Brief A
Quote the entire excerpt on wireless towers and network growth below, word for word.

Text excerpt
The analog signal to and from a handset or device is handled by the antenna up on the tower as you can see. Below the antenna either tower-mounted or in the base station on the ground is a component known as the radiohead.
This component performs the analog digital conversions needed to connect your phone or device to the core network over the airwaves. The base band receiver or base station then provides the digital signal processing to begin to guide your signal to its ultimate destination via fiber or other wire backhaul.
Most of the current development activity in wireless technology that we read about today, effects the digital core side of the network. Some examples of this are software defined networks of FDM, cloud-based radio access networks or Cloud RAN and LTE-Advanced.
While these technologies hold promise for more efficient spectrum utilization, then signal path optimization, we don't view them as changing the trajectory of significant growth from either cell-site identification or tower loading as the baseline limitations on the analog or tower site of the network remain intact. Lastly, while we so far today focused most of the conversation so far on the U.S.
market, we expect a similar migration towards 4G LTE in all of our served markets. As a comparison of mobile data market development, the U.S.
wireless industry derives around 40% of its ARPU from data, with Brazil as an example, only at 23% or about half. Our general expectation is that these evolving markets, will track three to five years behind the U.S.
from advanced data network deployment. With earlier stage markets, such as Ghana, tracking five to eight years behind, thereby lengthening our growth trajectory.
To wrap up in advance of taking your questions, in our view the combination of greatly expanding consumer demand for advanced high-quality wireless service in both the U.S. and globally, plus the fundamentals of analog radiofrequency physics, combine to pave a clear path to continue the robust growth for our business as, Tom described.
Our recent acquisitions of GTP, which significantly expands our U.S. asset base as 4G deployment trends upward here, and with NII, which further improves our position in our two largest international markets, will both enhance our AFFO per share performance.
These two important transactions will also contribute significantly to our aspirational goal of doubling our AFFO per share from 2012 to 2017. So thanks to all of you for joining our call today.

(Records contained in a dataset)
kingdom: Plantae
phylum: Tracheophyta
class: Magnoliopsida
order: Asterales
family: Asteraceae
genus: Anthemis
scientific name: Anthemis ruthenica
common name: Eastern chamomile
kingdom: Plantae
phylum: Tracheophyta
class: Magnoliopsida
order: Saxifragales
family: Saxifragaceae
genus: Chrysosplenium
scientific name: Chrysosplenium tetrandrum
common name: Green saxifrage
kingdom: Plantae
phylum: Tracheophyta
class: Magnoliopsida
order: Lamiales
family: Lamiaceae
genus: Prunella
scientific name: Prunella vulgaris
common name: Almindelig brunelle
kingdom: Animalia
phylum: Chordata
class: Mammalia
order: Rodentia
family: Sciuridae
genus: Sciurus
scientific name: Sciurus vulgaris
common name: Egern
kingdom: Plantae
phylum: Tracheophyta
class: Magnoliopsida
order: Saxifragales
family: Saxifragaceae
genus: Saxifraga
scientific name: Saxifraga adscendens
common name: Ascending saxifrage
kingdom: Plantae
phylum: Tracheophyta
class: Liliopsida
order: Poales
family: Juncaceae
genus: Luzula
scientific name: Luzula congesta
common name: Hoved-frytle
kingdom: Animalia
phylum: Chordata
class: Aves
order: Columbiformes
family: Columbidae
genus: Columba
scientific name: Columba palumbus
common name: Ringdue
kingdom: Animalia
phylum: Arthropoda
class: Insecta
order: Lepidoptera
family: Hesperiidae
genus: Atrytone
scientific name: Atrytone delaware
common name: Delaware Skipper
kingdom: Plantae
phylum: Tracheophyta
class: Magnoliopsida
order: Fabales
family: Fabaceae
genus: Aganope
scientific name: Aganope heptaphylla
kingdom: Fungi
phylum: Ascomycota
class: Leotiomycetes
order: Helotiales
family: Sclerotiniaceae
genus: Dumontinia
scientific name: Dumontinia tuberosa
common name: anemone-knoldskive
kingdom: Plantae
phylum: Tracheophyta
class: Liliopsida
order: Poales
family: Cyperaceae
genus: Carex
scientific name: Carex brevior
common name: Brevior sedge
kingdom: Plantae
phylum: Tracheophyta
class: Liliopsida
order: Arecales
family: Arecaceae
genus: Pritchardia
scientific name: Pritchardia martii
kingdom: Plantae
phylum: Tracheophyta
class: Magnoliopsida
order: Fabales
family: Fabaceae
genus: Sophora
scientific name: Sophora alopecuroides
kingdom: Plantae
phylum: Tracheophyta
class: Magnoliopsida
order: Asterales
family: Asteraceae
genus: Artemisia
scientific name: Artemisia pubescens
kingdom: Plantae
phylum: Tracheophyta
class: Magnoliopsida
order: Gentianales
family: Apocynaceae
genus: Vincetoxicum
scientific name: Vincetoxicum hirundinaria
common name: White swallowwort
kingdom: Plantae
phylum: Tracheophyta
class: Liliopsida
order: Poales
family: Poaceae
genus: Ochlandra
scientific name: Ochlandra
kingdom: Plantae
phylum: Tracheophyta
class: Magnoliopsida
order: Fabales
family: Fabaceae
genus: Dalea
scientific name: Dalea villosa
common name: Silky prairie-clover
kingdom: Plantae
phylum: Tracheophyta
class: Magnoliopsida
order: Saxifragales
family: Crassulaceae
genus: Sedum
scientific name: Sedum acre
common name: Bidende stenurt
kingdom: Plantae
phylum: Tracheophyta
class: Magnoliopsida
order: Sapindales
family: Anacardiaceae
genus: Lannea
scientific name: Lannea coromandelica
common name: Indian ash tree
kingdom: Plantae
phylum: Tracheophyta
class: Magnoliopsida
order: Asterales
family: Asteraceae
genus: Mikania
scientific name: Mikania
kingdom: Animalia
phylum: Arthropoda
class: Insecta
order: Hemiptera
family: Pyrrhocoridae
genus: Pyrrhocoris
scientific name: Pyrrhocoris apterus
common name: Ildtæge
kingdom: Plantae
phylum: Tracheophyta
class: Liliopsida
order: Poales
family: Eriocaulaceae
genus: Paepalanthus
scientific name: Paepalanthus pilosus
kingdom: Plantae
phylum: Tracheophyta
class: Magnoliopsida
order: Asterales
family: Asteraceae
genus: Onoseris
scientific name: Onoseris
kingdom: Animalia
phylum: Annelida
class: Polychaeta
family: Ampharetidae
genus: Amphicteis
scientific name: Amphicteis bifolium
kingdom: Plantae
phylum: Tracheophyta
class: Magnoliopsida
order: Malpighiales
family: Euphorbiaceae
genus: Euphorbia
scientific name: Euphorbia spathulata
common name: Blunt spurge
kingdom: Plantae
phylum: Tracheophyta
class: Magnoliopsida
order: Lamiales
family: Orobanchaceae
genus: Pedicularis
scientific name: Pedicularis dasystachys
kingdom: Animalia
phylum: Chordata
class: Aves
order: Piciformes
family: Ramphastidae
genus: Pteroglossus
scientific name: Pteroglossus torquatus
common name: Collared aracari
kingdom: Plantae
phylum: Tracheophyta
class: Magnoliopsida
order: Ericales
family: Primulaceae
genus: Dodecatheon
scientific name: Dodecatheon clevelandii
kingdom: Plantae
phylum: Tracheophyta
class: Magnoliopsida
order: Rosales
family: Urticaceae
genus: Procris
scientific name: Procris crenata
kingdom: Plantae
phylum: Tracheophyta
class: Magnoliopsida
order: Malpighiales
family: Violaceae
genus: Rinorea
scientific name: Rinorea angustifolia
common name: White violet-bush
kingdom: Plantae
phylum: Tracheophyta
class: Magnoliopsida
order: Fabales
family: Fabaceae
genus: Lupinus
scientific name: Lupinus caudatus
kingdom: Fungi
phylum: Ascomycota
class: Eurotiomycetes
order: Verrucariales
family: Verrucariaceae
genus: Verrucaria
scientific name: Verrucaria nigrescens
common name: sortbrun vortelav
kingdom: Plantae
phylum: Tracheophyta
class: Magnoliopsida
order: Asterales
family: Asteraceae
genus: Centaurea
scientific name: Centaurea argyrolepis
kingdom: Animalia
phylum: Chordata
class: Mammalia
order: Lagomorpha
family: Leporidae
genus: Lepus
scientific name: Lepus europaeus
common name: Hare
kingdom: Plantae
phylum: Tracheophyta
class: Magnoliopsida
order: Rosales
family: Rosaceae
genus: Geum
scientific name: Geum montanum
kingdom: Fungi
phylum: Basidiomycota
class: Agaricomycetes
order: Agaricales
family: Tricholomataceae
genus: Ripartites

Brief B
Put the lines of the records from the one containing "family: Rosaceae" through the last record line into a JSON list of strings, with one string per line and blank lines omitted.

Task answer A
The analog signal to and from a handset or device is handled by the antenna up on the tower as you can see. Below the antenna either tower-mounted or in the base station on the ground is a component known as the radiohead.
This component performs the analog digital conversions needed to connect your phone or device to the core network over the airwaves. The base band receiver or base station then provides the digital signal processing to begin to guide your signal to its ultimate destination via fiber or other wire backhaul.
Most of the current development activity in wireless technology that we read about today, effects the digital core side of the network. Some examples of this are software defined networks of FDM, cloud-based radio access networks or Cloud RAN and LTE-Advanced.
While these technologies hold promise for more efficient spectrum utilization, then signal path optimization, we don't view them as changing the trajectory of significant growth from either cell-site identification or tower loading as the baseline limitations on the analog or tower site of the network remain intact. Lastly, while we so far today focused most of the conversation so far on the U.S.
market, we expect a similar migration towards 4G LTE in all of our served markets. As a comparison of mobile data market development, the U.S.
wireless industry derives around 40% of its ARPU from data, with Brazil as an example, only at 23% or about half. Our general expectation is that these evolving markets, will track three to five years behind the U.S.
from advanced data network deployment. With earlier stage markets, such as Ghana, tracking five to eight years behind, thereby lengthening our growth trajectory.
To wrap up in advance of taking your questions, in our view the combination of greatly expanding consumer demand for advanced high-quality wireless service in both the U.S. and globally, plus the fundamentals of analog radiofrequency physics, combine to pave a clear path to continue the robust growth for our business as, Tom described.
Our recent acquisitions of GTP, which significantly expands our U.S. asset base as 4G deployment trends upward here, and with NII, which further improves our position in our two largest international markets, will both enhance our AFFO per share performance.
These two important transactions will also contribute significantly to our aspirational goal of doubling our AFFO per share from 2012 to 2017. So thanks to all of you for joining our call today.

Task answer B
[
  "family: Rosaceae",
  "genus: Geum",
  "scientific name: Geum montanum",
  "kingdom: Fungi",
  "phylum: Basidiomycota",
  "class: Agaricomycetes",
  "order: Agaricales",
  "family: Tricholomataceae",
  "genus: Ripartites"
]